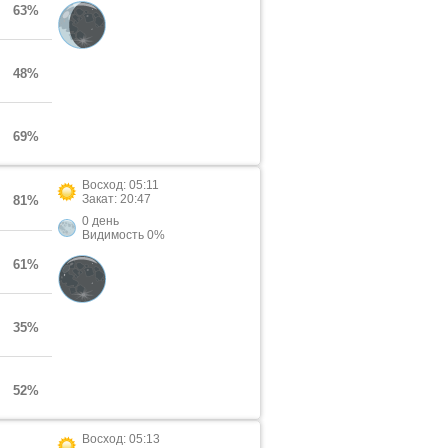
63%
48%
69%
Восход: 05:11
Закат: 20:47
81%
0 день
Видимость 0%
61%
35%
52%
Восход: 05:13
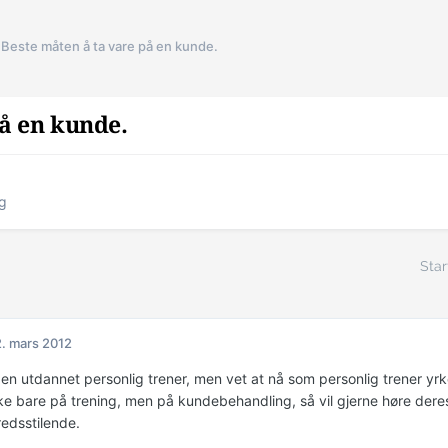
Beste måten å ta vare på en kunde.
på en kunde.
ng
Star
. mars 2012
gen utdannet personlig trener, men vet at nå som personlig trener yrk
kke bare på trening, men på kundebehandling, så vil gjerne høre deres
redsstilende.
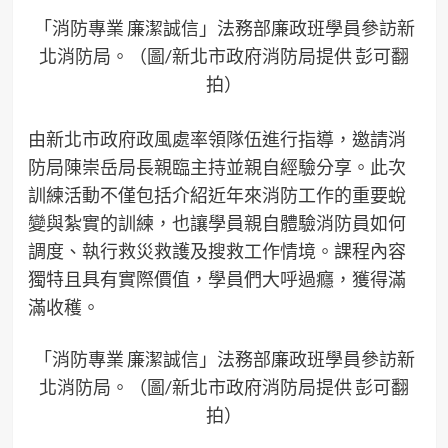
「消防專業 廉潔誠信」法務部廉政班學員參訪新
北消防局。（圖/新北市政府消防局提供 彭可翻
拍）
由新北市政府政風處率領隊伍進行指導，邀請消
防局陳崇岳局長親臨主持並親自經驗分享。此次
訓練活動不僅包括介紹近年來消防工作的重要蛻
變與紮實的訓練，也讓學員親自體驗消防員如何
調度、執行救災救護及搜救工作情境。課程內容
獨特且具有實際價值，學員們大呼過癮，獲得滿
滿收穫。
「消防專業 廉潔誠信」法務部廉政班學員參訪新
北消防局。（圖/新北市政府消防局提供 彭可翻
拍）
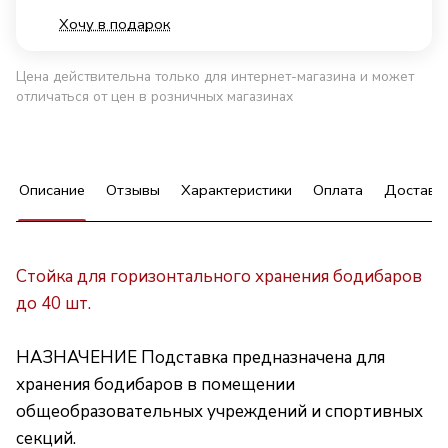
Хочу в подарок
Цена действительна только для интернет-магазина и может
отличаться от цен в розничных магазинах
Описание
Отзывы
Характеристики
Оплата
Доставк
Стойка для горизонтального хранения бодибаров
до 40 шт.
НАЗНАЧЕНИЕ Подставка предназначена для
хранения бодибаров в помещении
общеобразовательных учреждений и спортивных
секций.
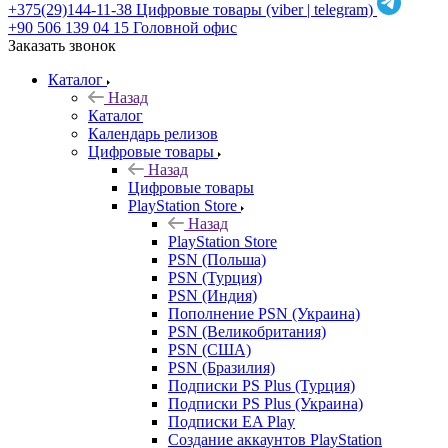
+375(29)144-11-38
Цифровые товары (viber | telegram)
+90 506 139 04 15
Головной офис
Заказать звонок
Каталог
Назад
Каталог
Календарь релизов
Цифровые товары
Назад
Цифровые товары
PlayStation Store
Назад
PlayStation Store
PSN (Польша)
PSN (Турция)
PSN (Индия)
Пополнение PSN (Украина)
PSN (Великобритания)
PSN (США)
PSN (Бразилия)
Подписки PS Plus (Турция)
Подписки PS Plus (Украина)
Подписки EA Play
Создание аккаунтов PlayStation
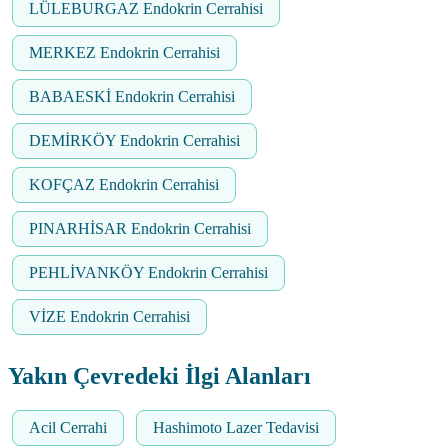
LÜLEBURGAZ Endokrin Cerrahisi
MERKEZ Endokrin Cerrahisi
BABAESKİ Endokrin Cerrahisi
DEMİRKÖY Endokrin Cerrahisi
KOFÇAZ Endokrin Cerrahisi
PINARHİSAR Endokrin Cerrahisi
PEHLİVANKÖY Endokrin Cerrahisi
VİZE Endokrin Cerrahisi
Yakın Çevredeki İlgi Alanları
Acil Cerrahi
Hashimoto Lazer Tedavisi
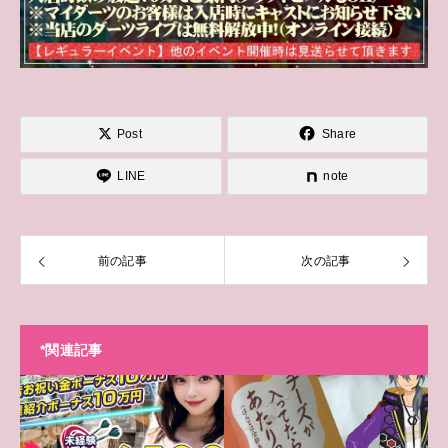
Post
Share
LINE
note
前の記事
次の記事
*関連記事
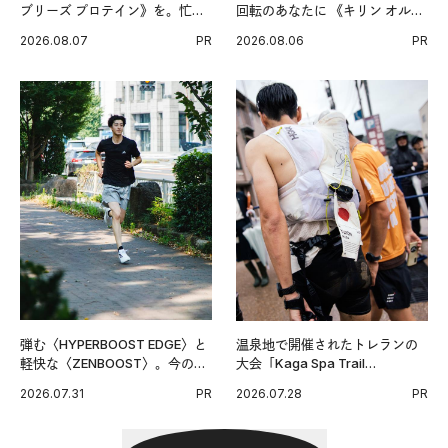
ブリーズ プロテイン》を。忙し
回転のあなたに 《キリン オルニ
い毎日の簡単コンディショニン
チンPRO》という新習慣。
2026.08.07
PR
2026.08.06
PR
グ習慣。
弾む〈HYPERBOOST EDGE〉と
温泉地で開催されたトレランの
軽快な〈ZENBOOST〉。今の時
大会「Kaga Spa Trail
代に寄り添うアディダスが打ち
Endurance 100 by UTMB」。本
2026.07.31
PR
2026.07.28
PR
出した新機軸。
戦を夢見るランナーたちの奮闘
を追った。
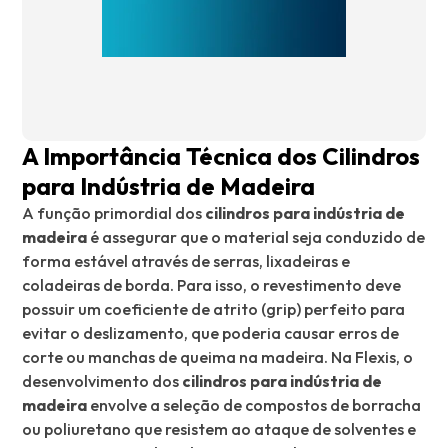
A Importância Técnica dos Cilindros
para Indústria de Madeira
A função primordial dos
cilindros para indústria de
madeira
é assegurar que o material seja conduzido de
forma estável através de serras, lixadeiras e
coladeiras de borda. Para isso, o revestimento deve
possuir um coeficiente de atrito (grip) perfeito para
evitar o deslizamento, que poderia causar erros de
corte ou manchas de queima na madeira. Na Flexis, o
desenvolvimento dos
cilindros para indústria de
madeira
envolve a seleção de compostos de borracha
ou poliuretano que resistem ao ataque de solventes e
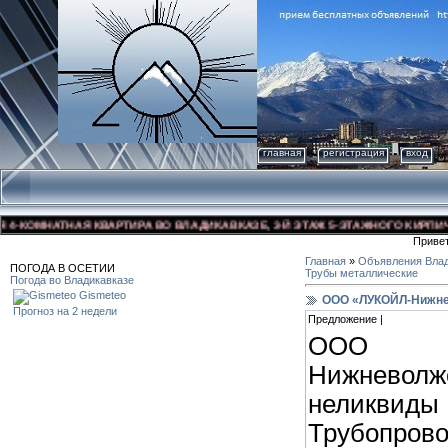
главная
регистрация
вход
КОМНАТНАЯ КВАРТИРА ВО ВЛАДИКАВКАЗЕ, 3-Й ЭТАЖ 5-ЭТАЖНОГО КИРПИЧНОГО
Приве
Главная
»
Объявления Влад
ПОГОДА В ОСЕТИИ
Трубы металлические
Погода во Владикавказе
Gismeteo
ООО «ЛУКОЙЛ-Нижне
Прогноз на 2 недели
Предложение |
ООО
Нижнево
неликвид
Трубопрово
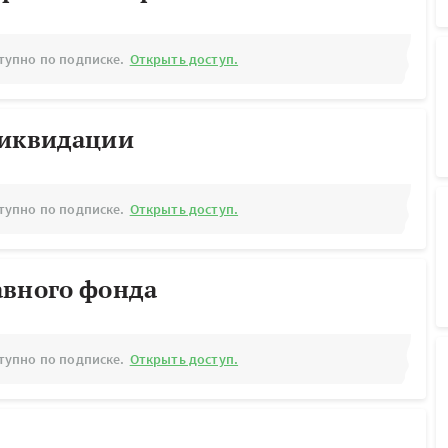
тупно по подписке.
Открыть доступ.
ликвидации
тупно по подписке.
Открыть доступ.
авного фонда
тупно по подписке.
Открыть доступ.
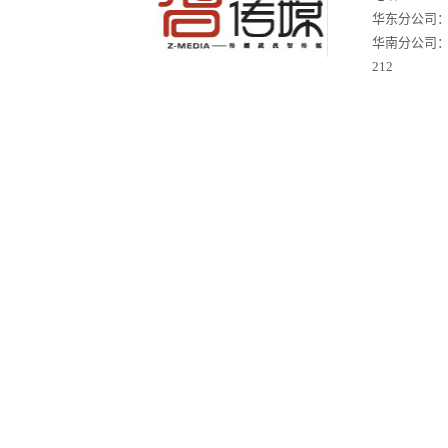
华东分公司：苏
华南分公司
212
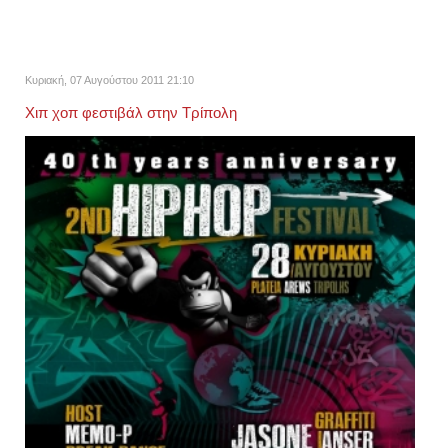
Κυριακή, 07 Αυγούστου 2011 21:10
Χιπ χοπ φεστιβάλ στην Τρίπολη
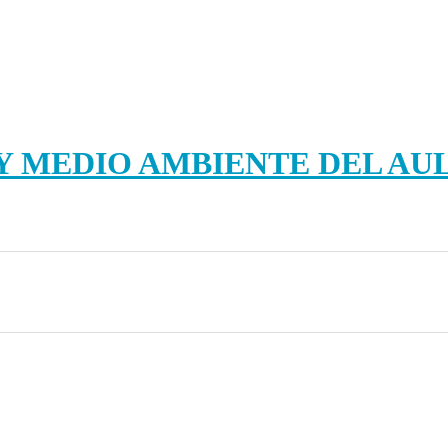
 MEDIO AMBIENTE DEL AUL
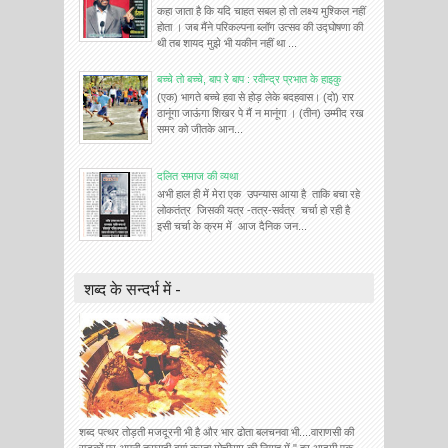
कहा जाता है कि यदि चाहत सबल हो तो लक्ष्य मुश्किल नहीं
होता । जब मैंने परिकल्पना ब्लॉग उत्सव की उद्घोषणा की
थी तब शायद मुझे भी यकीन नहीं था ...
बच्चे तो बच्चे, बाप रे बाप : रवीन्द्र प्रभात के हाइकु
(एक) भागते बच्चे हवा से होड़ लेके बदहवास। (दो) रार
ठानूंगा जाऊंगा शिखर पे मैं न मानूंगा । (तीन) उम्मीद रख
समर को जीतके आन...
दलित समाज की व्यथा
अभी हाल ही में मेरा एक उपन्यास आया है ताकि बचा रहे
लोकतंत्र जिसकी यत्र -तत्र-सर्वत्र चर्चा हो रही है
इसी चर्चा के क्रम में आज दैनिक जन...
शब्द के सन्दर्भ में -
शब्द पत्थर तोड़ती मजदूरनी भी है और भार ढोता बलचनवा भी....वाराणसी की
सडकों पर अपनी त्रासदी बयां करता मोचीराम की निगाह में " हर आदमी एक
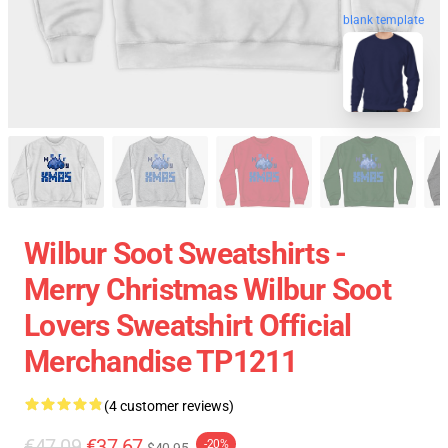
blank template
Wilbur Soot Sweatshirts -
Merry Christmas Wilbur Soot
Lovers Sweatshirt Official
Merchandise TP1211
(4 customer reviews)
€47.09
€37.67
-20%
——————————
• [PROMPT]:
Put the lines of the records into a numbered list, starting at the line that contains "Beste måten å ta vare på en kunde." and ending at the line that contains "redsstilende.", with both of those lines included and any blank lines left out.

• [WORKED SOLUTION]:
1. Beste måten å ta vare på en kunde.
2. på en kunde.
3. ng
4. Star
5. . mars 2012
6. gen utdannet personlig trener, men vet at nå som personlig trener yrk
7. kke bare på trening, men på kundebehandling, så vil gjerne høre deres
8. redsstilende.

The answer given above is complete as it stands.